Plus précisément, l’article 1.2.3.4 indique « L’objet est de permettre à la cellule PDP d’apporter aux situations individuelles des solutions personnalisées et de proximité, en privilégiant le maintien au poste avec son aménagement. ». Ces cellules, actuellement en test en région AURA, permettront d’associer l’ensemble des acteurs internes aux organismes locaux d’Assurance maladie (services administratifs, service médical…) et externes (médecins du travail, services publics de l’emploi comme les Cap emploi…).

>> La situation des longues absences

Quel employeur n’a jamais confronté à un dilemme, contacter ou ne pas contacter un salarié en arrêt ?

D’un côté le risque encouru en cas de « harcèlement », de l’autre des études sociales qui ont démontré qu’au-delà de 2 à 3 mois d’arrêt les salariés développent des craintes quant à leur retour en entreprise.

Pour clarifier les choses, la loi crée les rendez-vous dits « de liaison » entre le salarié et l’employeur, auxquels sont associés les services de prévention et de santé au travail. Ceux-ci ont lieu lorsque la durée de l’absence au travail liée à une incapacité résultant d’une maladie ou d’un accident est supérieure à une durée fixée par décret.
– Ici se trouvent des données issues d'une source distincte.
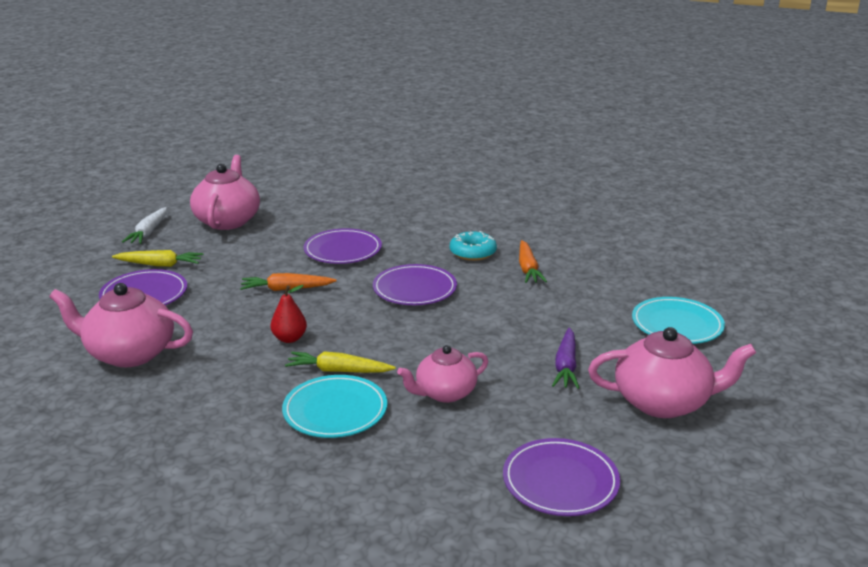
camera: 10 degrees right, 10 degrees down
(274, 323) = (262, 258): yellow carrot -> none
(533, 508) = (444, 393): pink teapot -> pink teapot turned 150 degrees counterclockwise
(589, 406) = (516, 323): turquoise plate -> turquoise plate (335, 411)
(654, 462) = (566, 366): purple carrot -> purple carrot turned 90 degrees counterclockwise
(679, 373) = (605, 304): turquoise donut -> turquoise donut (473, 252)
Ce rendez-vous a pour objectif d’informer le salarié qu’il est en droit de bénéficier d’actions de prévention de la désinsertion professionnelle, de l’examen de préreprise et de mesures individuelles telles que l’aménagement de son poste de travail mais également l’aménagement de son temps de travail, justifiés par des éléments objectifs tel l’âge ou l’état de santé physique et mental.

Toutefois, ce rendez-vous est organisé à l’initiative de l’employeur ou du salarié, sans que le refus du salarié ne soit nullement sanctionné.

Dans le cas d’arrêts de plus courte durée, dès un mois, la loi prévoit dorénavant, si le salarié le souhaite, un rendez-vous visant à préparer son retour dans l’entreprise et à l’informer des mesures d’accompagnement mobilisables. À noter qu’un certain nombre d’entreprises ont déjà mis en place ce type de rendez-vous.

En cohérence, la visite de préreprise est ouverte à tous les salariés en arrêt de travail de 1 mois contre 3 mois auparavant.

Enfin, l’essai encadré, dispositif de l’Assurance Maladie visant une remobilisation précoce, est destiné aux assurés en arrêt de travail (désormais formalisé dans le Code de la Sécurité sociale Art. D. 323-6).

Ce dispositif permet à un assuré en arrêt de travail de tester ses capacités à reprendre un poste de travail dans son entreprise ou dans une autre entreprise, sans perdre le bénéfice de ses indemnités journalières. Il a été élargi aux stagiaires de la formation professionnelle (loi du 2 août 2021). Sa durée est de 14 jours ouvrables / fractionnables – renouvelable 1 fois (28 J max). Il est mis en place après accord du médecin traitant, avis du médecin-conseil (=« aptitude à l’essai encadré ») et délivré par le médecin du travail (à la demande de l’assuré après évaluation de sa situation par le service social). Il peut être proposé par le SPST, le service social, les Organismes de Placement Spécialisés (Cap Emploi).